Nada sei do autor de "O Amor Que Não Fizemos" (1981? , ed. do autor). O livro foi encontrado por mim na biblioteca da UNICSUL. O título como primeira impressão me sugeria aqueles livrecos neo-pseudo-parnasianos-românticos de confissões sentimentais sem qualquer poeticidade. Mas logo ao folhear chamou-me a atenção as epígrafes dos poemas (Bukovski, Baudelaire, Jimi Hendrix, John Lennon, Aldous Huxley, Augusto dos Anjos). Vi que o título do livro me enganava. Comecei a ler os poemas e descobria aqui e ali uma série de referências intertextuais (Caetano Veloso, Jack Kerouac, Bíblia...). Numa poesia de versos modernos, com rimas e sonoridades contínuas mas sem qualquer esquema pré-determinado, as palavras vão se colocando como notas de uma grande partitura sonora, uma ópera-rock poética. O autor tem outros livros (Rastros e Pegadas - 1980; O Prazer de ser - 1981; Cara e Coragem - teatro, 1981?). O livro que encontrei na UNICSUL consta como doação da USP! Pelo jeito a Universidade de São Paulo não entendeu bem a poesia de Eduardo de Paula Leite, poeta desses, com a rebeldia e a contracultura transformadas em versos de síntese, de dinâmica e dissonâncias, existem poucos. Pela internet pude descobrir que o autor tinha ou tem um sebo (Labirinto Cultural) e que existe um poema dele no site A Cigarra ("Kremlyn com Chantilly").

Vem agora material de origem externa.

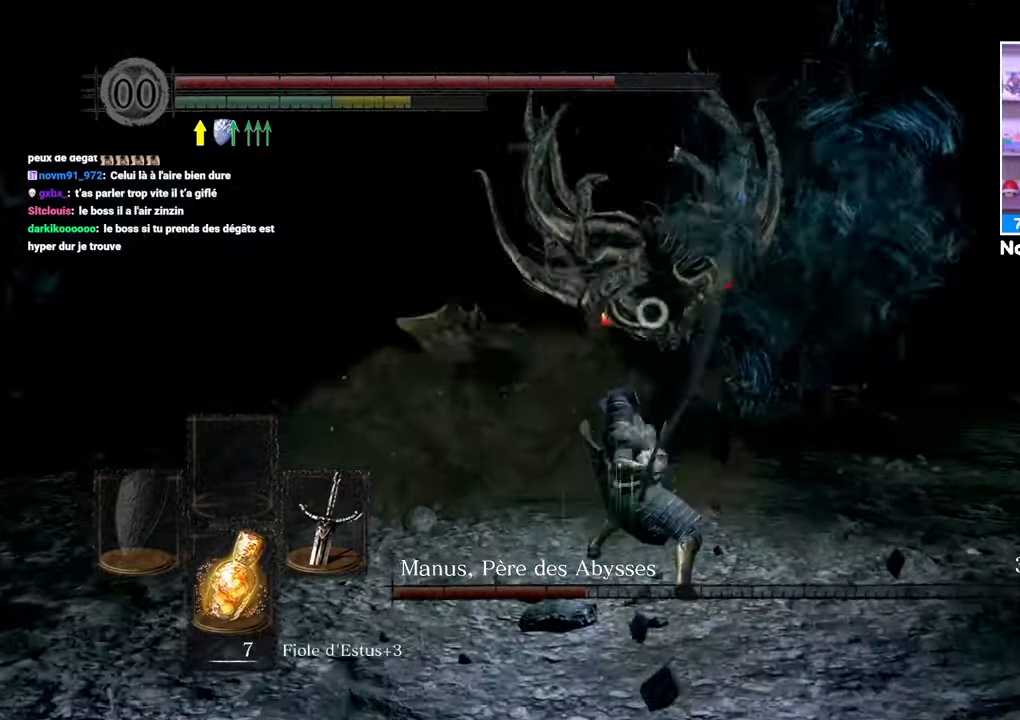
{"dt_ms": 500, "buttons": [], "left_stick": "right", "right_stick": "center", "events": [[300, "left_stick", "right"]]}
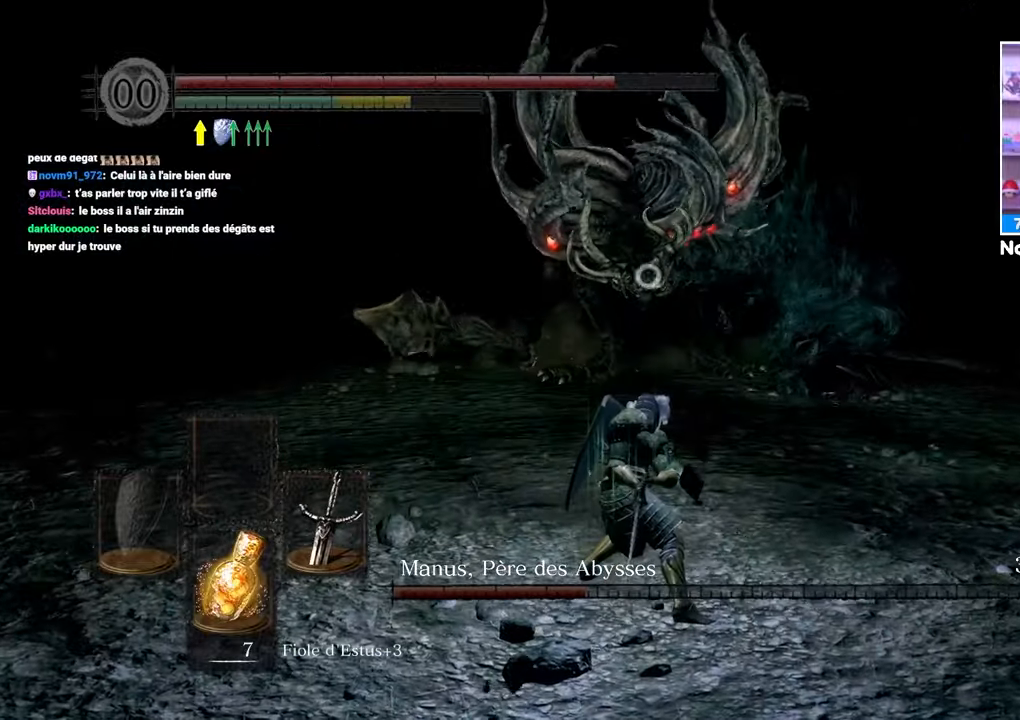
{"dt_ms": 500, "buttons": [], "left_stick": "up-right", "right_stick": "center", "events": [[67, "left_stick", "up-right"]]}
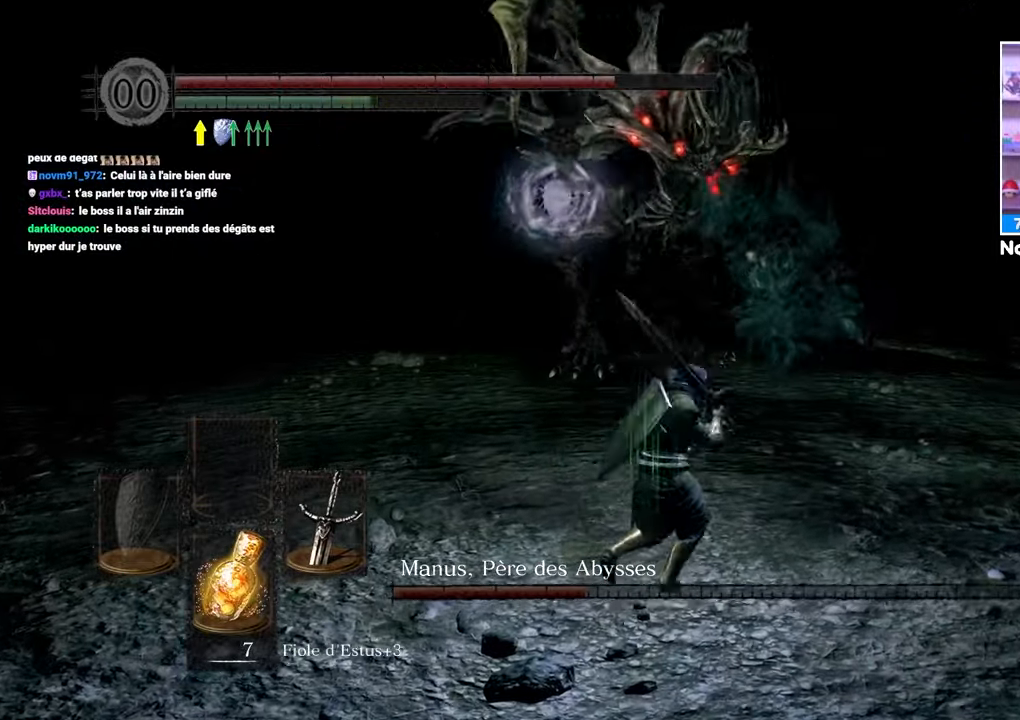
{"dt_ms": 500, "buttons": [], "left_stick": "up-left", "right_stick": "center", "events": [[233, "left_stick", "up"], [350, "left_stick", "up-left"]]}
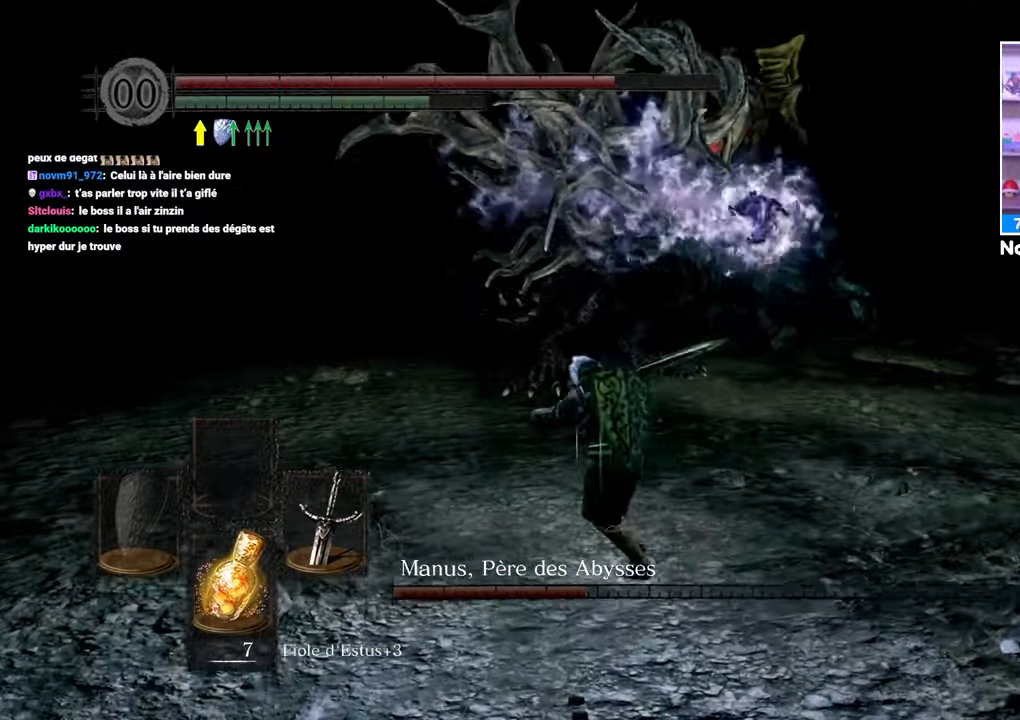
{"dt_ms": 500, "buttons": ["B"], "left_stick": "left", "right_stick": "right", "events": [[17, "left_stick", "left"], [133, "B", "down"], [183, "left_stick", "down-left"], [433, "left_stick", "left"], [483, "right_stick", "right"]]}
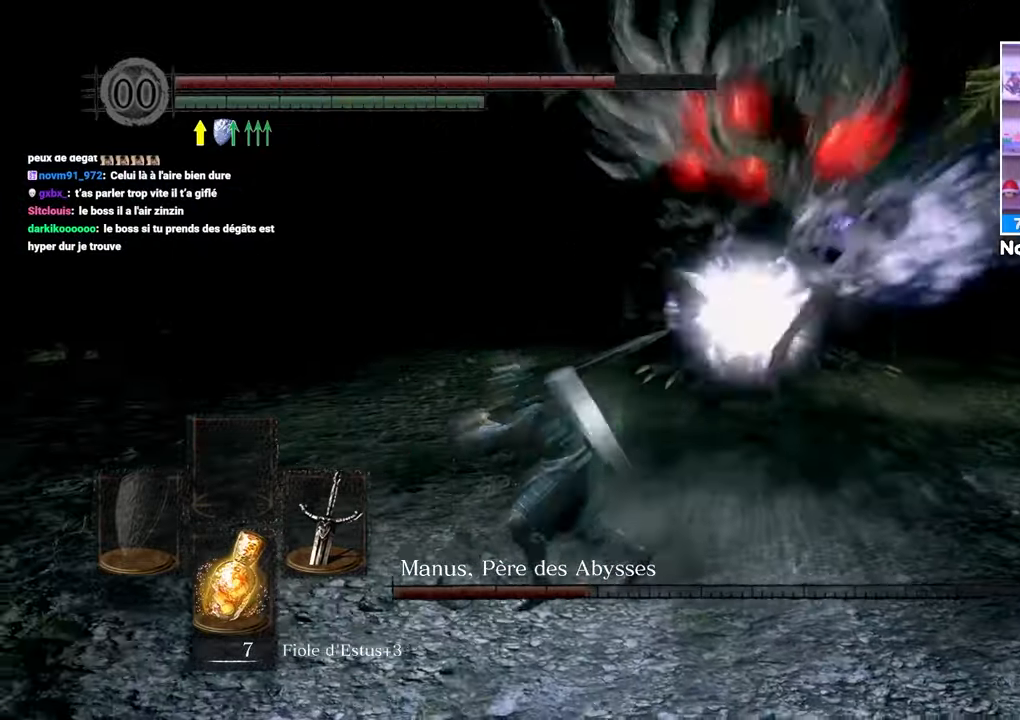
{"dt_ms": 500, "buttons": ["B"], "left_stick": "left", "right_stick": "center", "events": [[117, "right_stick", "center"], [233, "B", "up"], [283, "B", "down"]]}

Nada mais.

 

Mecânico Blue

Assim na terra como no inferno

Aldous Huxley

 

A menina

             em cacos

chorava

         atomicamente

com a rosa rasgada

em suas metálicas mãos

mãe de um aborto

                            nuclear

revolvia seus 17 anos

cantando liquidificamente

                                     um blue

As lágrimas

                 colores

jorravam prum chão de aço

para purificar o fim carnal

que há minutos deflagrou-se

Acionou

            todos

                    os botões

e numa raiva dodecafônica

invocou somente o

                               diabo

prum coito

              mate

              mati

                    co.

 

 

O Autor - On the Road

 

não sou morto

      sou vivo

por isso

     sou

           um

errabundo

vagal

vagabundo

promíscuo / primata / profano

não sou pobre

nem rico

isso não existe

sou cretino

e juro que não sou

estúpido

Sou

erotomaníaco

amante

boêmio

beatnik

e atrevido

mas

não sou fascista

sou lascivo

desses

         sensuais

sou menino

sou rapaz

sou de todas

                as

brincadeiras

dessas revoluções

sou poeta

e não sou ladrão

         sou bandido

E DAÍ?

 

O Amor Que Não Fizemos

O Coração do poeta é um hospital onde morrem todos os doentes.

Augusto dos Anjos.

 

O corpo

está morto

o morto do corpo

é belo

A morte leve

            pousa

         e leva

o corpo

para o repouso

dos mortos

dos corpos mortos

dos membros

das asas

que não voam mais

na vida

voam na morte.

 

Bills Ant The Kids

Quarta Parte

A Vida

Um anjo sobrevôou baixo

demais e se espatifou.

Charles Bukowski

Roteiro  para uma canção baseado nas vozes de Janis Joplin Billie Holiday e Maysa.

 

I

Bem lá o fundo

beliscava-me

só no

       profundo

solidão em mundo

em mim

       refazendo

o sorriso

      isso em volver,

teu olhar

teu andar

tua dança

      em irmã

      no imã

nos acordes

da música

da manhã

no sentimento,

das caras

     ausentes

e sinto

    voar as penumbras

no ato de dormir

           de        ir

                 sumir

em si

sem querer

e ter o abraço

da irmã

sem essa manha

       essa manha

       esse arco

sem flecha

com dardo sem veneno

pr'a te ver tocando música

no ar.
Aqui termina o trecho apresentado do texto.